Word for word, output the data, with none of its pictures.

**Supplied records:**
──────
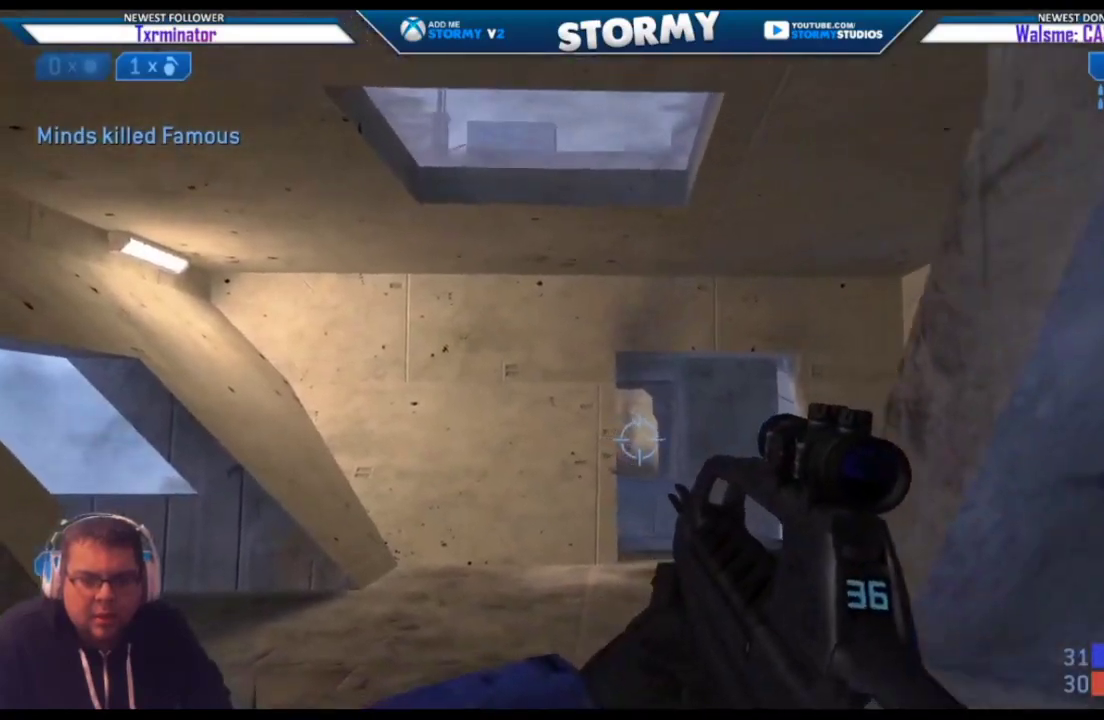
{"buttons": [], "left_stick": "down", "right_stick": "center", "events": [[133, "R3", "down"], [133, "left_stick", "down"], [133, "right_stick", "down-left"], [250, "R3", "up"], [283, "right_stick", "left"], [483, "right_stick", "center"]]}
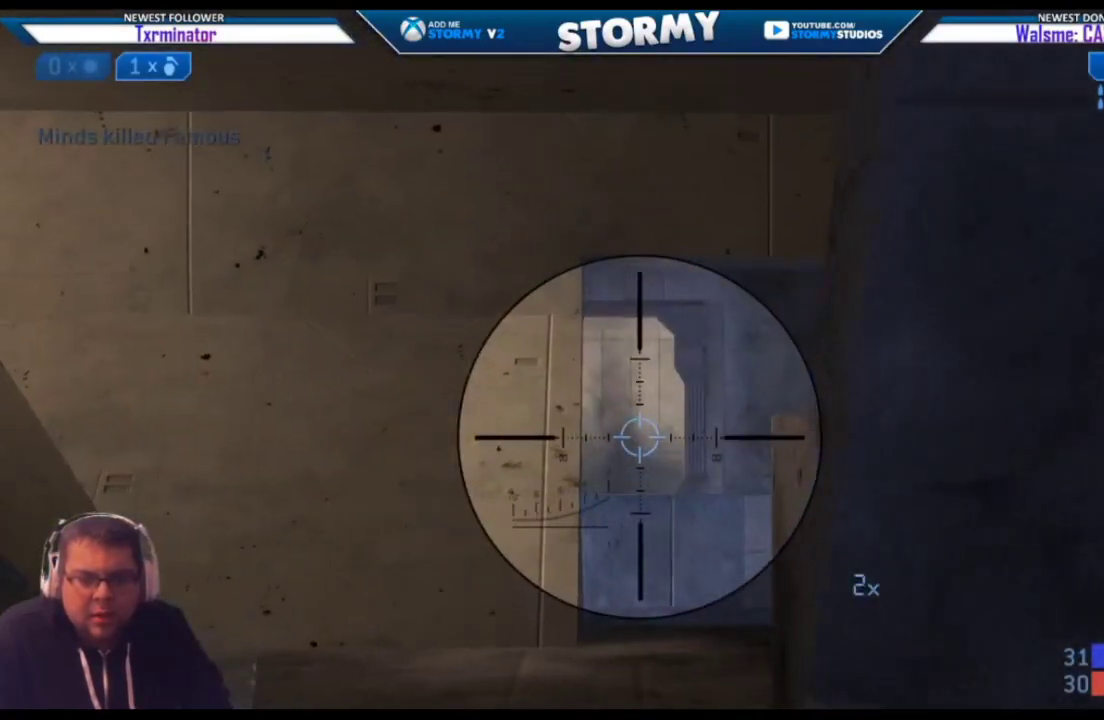
{"buttons": [], "left_stick": "down", "right_stick": "center", "events": [[17, "right_stick", "left"], [217, "right_stick", "center"]]}
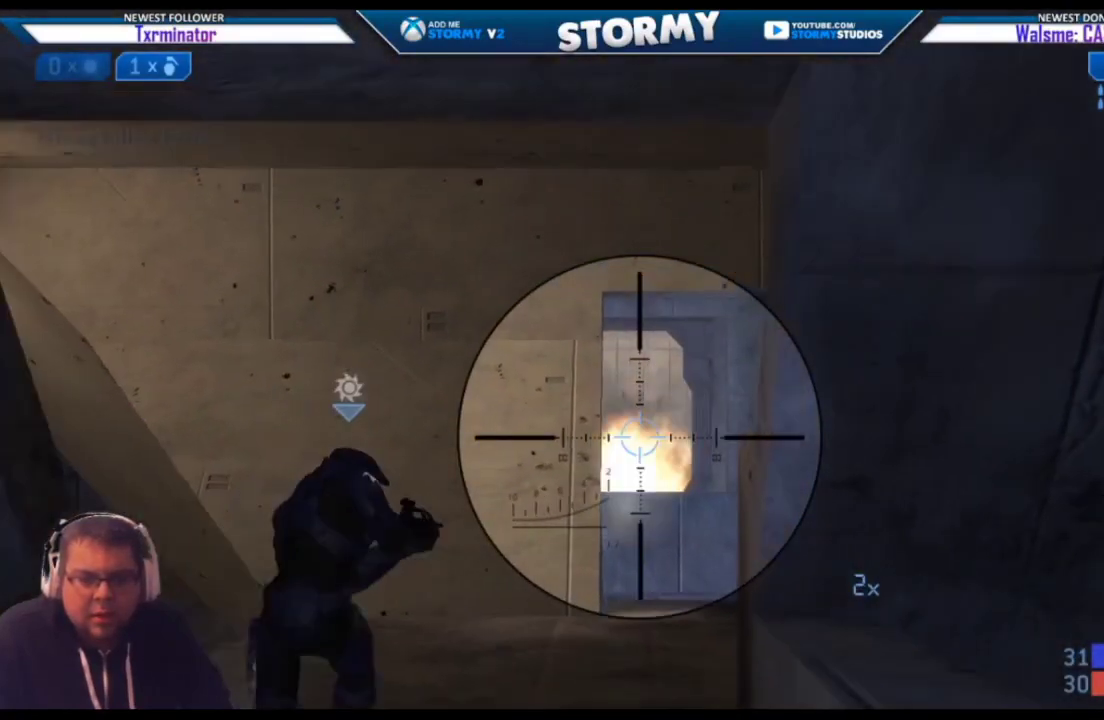
{"buttons": [], "left_stick": "down-left", "right_stick": "down-right", "events": [[50, "R3", "down"], [200, "R3", "up"], [367, "left_stick", "down-left"], [450, "right_stick", "down-right"]]}
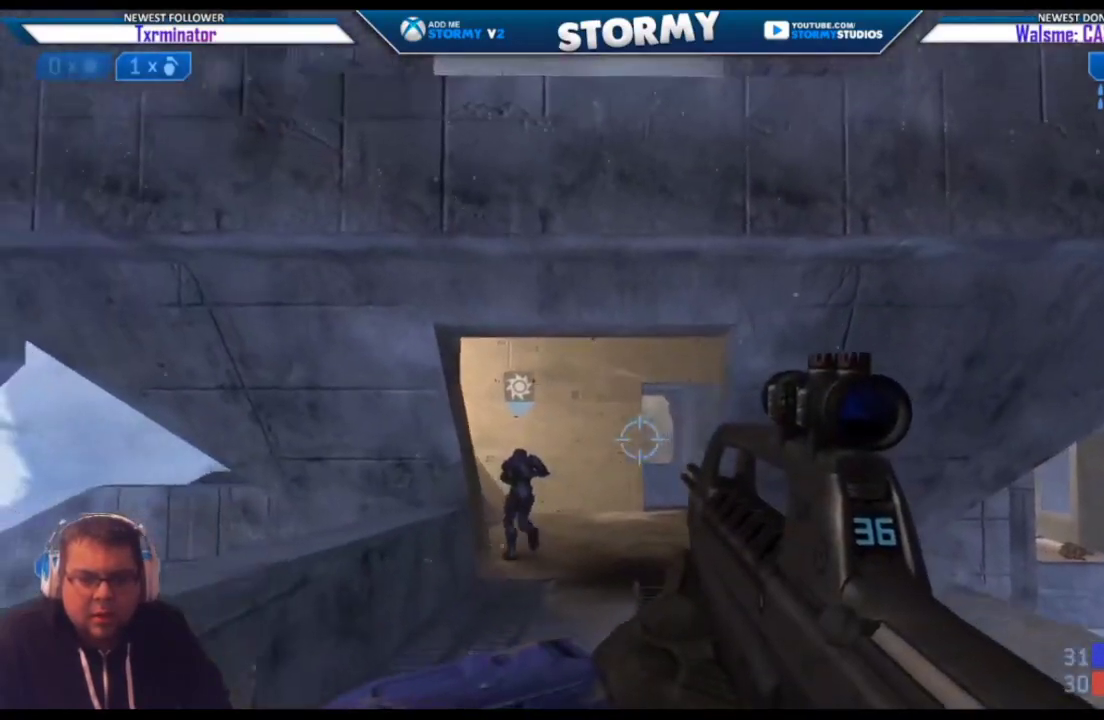
{"buttons": [], "left_stick": "down-left", "right_stick": "center", "events": [[500, "right_stick", "center"]]}
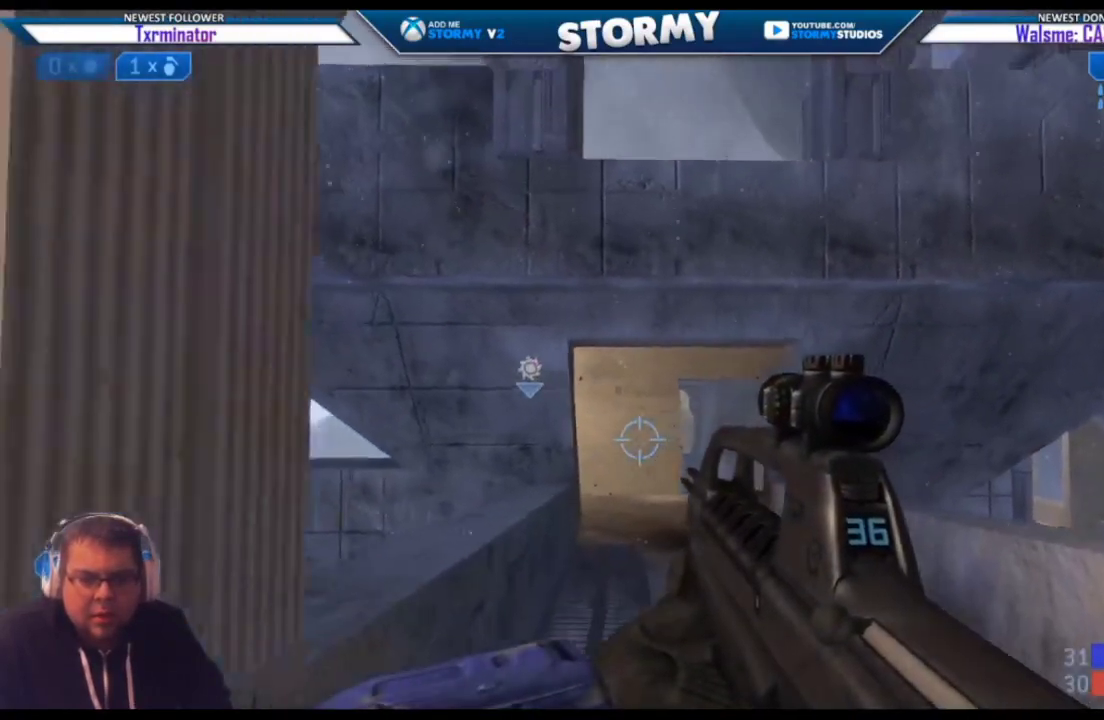
{"buttons": [], "left_stick": "down-left", "right_stick": "center", "events": []}
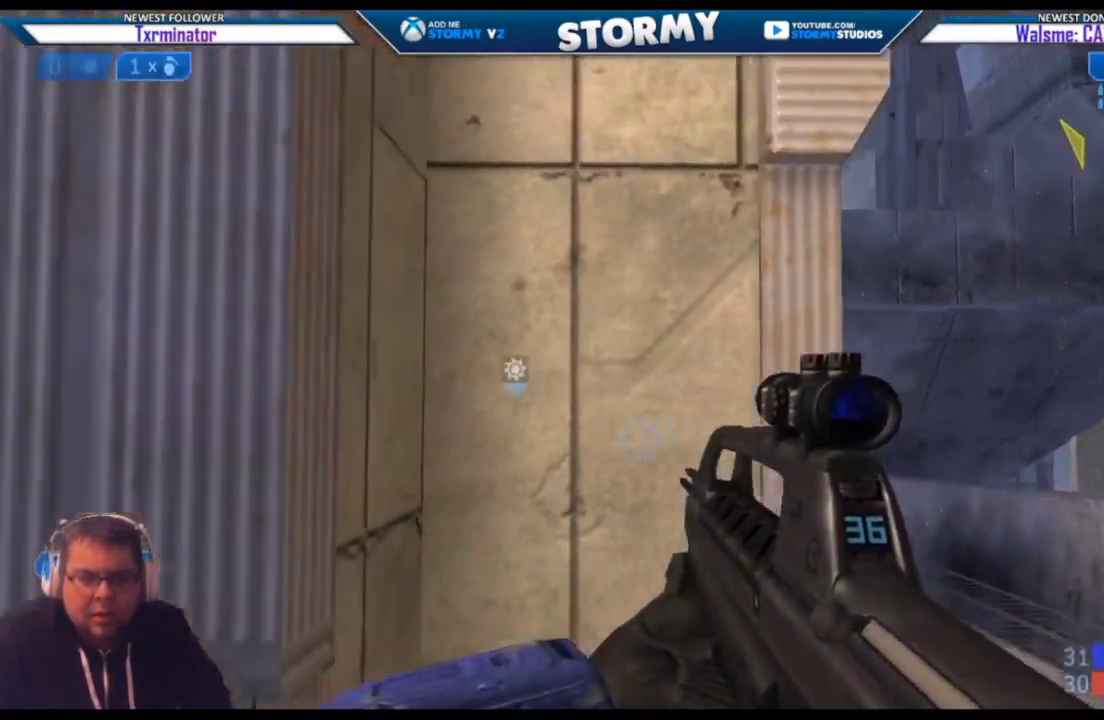
{"buttons": [], "left_stick": "left", "right_stick": "center", "events": [[133, "left_stick", "left"]]}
──────
**Result:**
{"buttons": [], "left_stick": "down", "right_stick": "center", "events": [[133, "R3", "down"], [133, "left_stick", "down"], [133, "right_stick", "down-left"], [250, "R3", "up"], [283, "right_stick", "left"], [483, "right_stick", "center"]]}
{"buttons": [], "left_stick": "down", "right_stick": "center", "events": [[17, "right_stick", "left"], [217, "right_stick", "center"]]}
{"buttons": [], "left_stick": "down-left", "right_stick": "down-right", "events": [[50, "R3", "down"], [200, "R3", "up"], [367, "left_stick", "down-left"], [450, "right_stick", "down-right"]]}
{"buttons": [], "left_stick": "down-left", "right_stick": "center", "events": [[500, "right_stick", "center"]]}
{"buttons": [], "left_stick": "down-left", "right_stick": "center", "events": []}
{"buttons": [], "left_stick": "left", "right_stick": "center", "events": [[133, "left_stick", "left"]]}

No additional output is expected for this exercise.